We all know how much fun it is to play around with an algorithmic idea in Python. It's very satisfying to see the idea develop, doing what it's supposed to be doing and how simple and elegant the code finally looks like. Python being so feature complete with its standard library and the 3rd party universe of libraries and packages allows development to be very quick. And, we're all very grateful to be able to focus on the problem itself, not on the language specifics, to solve it.

But when we're arriving at the point where everything just works, there is this one last step that needs to be mastered: Get it into production to finally let it do what it was supposed to be doing and make life easier for all of us.

But at that stage there are those final hurdles, and they usually feel giant, that arise unpleasant questions. Will the algorithm really do what it was supposed to be doing under all circumstances? Will it be safe? What if it fails? Will it actually be fast enough for all the data it needs to process in production? Will it be capable of doing its job in the future, when the amount of work grows?

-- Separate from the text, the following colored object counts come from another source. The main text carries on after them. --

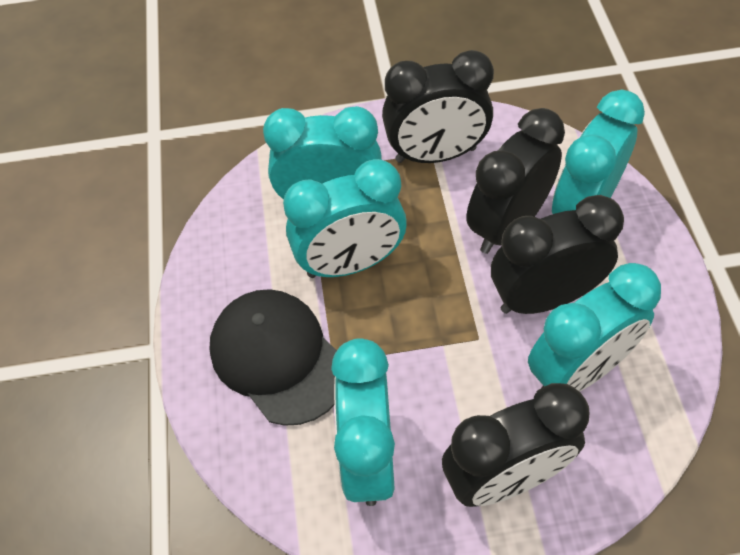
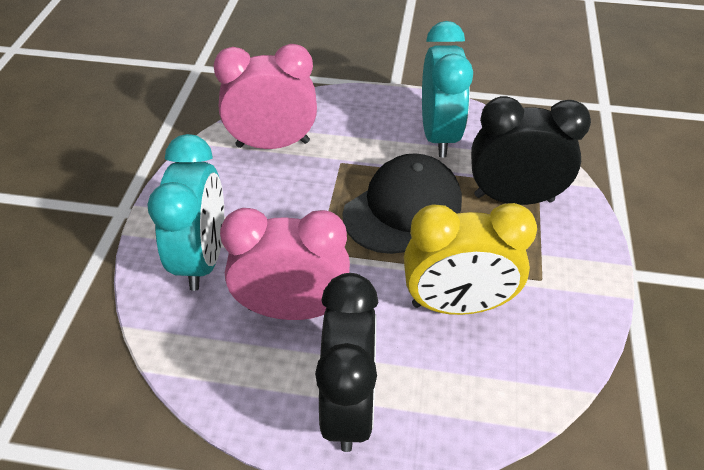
black clock: 4 -> 2
pink clock: 0 -> 2
turquoise clock: 5 -> 2
yellow clock: 0 -> 1

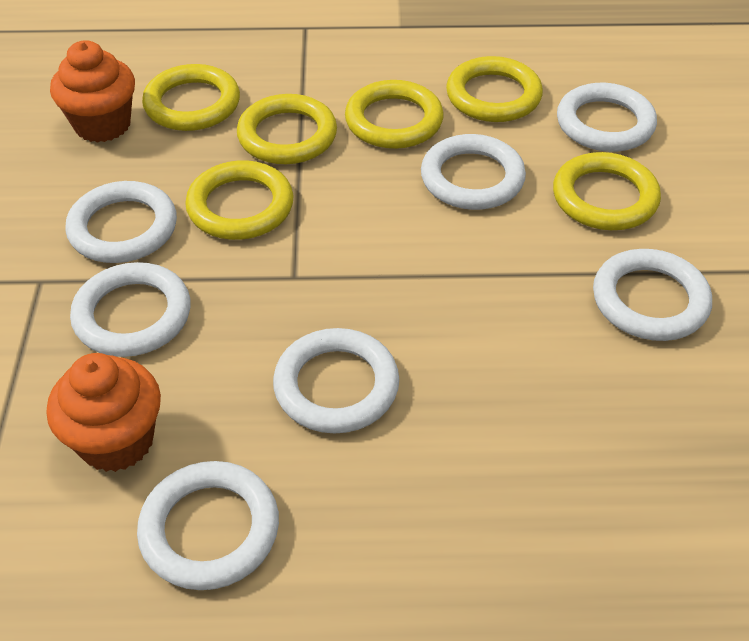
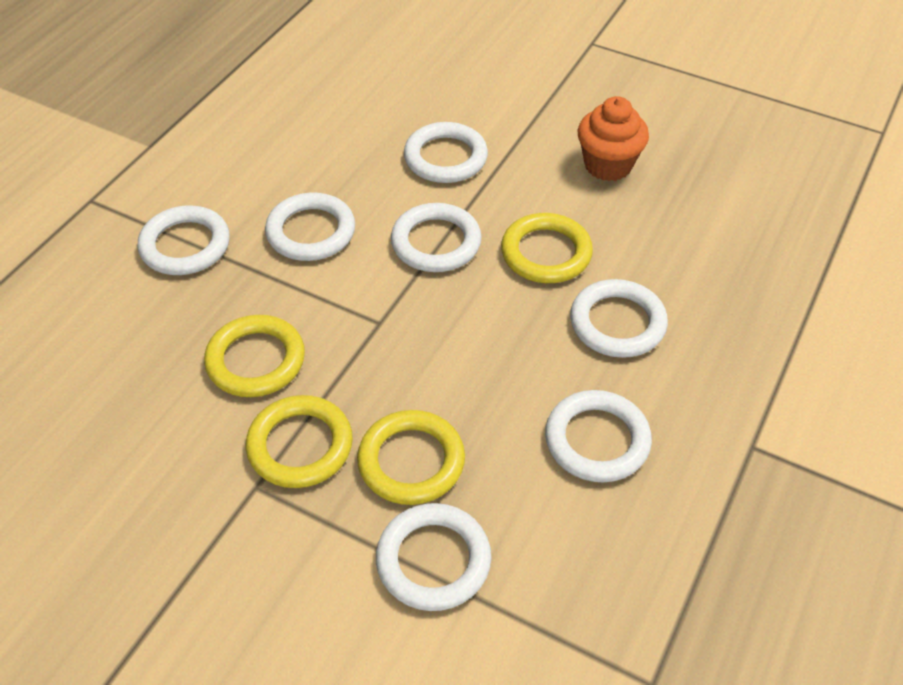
orange cupcake: 2 -> 1
yellow ring: 6 -> 4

Whilst the first worries usually can be addressed well using established software engineering habits and patterns, the performance related issue is often seen as the killer on the way to production use, as Python is still considered to be slow just based on the fact that it is an interpreted language. Quite often code is rewritten after the prototyping phase in other languages considered to be fast, such as C++ for example, for this very reason.

We'll look at exactly this point and explore ways to accelerate Python code by simple modifications and using third party libraries to support us.

To do that we will look at some code to solve a simple numerical problem - calculating the Mandelbrot Set - as it is well suited for this and quite simple to follow. Yet it generates stunning and beautiful results entertaining us through the course of the presentation.

The strategies shown to accelerate the code, based on concepts taken from standard library, PyPy, numpy, numba and dask, however are transferable to other algorithmic problems as well.

We will analyse the advantages as well as the drawbacks for each concept to see the overall effect and where else the solution might apply.